## PROBLEM
Please give only the number of lines below that contain the string "Vergisi", where case must match.

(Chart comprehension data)
____

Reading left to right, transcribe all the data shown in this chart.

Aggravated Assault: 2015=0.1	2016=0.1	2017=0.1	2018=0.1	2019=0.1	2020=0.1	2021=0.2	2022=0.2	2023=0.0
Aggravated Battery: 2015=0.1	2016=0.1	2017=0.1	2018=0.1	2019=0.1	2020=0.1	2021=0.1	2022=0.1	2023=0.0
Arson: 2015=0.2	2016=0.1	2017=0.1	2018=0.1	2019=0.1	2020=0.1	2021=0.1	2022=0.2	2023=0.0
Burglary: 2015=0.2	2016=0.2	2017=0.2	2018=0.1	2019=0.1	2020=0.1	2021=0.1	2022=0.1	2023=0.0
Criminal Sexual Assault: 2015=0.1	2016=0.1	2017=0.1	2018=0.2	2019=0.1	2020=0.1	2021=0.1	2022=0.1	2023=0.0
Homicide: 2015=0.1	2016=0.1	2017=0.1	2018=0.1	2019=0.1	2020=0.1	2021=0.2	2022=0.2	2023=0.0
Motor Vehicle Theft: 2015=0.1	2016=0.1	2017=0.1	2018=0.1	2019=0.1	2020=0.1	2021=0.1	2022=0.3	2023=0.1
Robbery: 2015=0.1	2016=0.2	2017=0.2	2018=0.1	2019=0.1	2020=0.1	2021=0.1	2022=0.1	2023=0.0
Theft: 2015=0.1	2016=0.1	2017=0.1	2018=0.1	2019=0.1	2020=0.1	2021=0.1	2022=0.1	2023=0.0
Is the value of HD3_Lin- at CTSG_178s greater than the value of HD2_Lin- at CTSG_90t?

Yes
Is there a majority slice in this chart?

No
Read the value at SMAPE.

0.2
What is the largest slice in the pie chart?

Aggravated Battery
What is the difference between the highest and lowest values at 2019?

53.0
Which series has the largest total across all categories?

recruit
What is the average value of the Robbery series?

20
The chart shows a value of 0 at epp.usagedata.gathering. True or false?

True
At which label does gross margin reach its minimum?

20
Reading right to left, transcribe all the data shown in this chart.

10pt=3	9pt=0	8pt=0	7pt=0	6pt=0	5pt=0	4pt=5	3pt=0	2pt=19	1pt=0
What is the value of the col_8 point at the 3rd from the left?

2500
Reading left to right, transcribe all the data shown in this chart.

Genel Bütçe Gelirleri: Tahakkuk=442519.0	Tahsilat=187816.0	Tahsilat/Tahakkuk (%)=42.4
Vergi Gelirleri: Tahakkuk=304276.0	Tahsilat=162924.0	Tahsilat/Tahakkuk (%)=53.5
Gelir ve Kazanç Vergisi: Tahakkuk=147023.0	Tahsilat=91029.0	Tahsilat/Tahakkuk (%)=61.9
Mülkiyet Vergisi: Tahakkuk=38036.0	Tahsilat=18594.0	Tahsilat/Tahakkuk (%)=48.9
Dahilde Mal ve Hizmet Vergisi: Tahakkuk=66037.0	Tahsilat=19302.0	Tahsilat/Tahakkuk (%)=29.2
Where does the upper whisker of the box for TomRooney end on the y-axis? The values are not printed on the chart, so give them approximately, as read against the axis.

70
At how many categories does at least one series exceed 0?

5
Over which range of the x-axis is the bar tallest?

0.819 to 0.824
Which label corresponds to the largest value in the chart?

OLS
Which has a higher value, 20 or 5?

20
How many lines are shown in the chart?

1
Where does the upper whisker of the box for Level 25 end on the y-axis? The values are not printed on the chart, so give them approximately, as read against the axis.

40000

____

## ANSWER TO THIS PROBLEM
3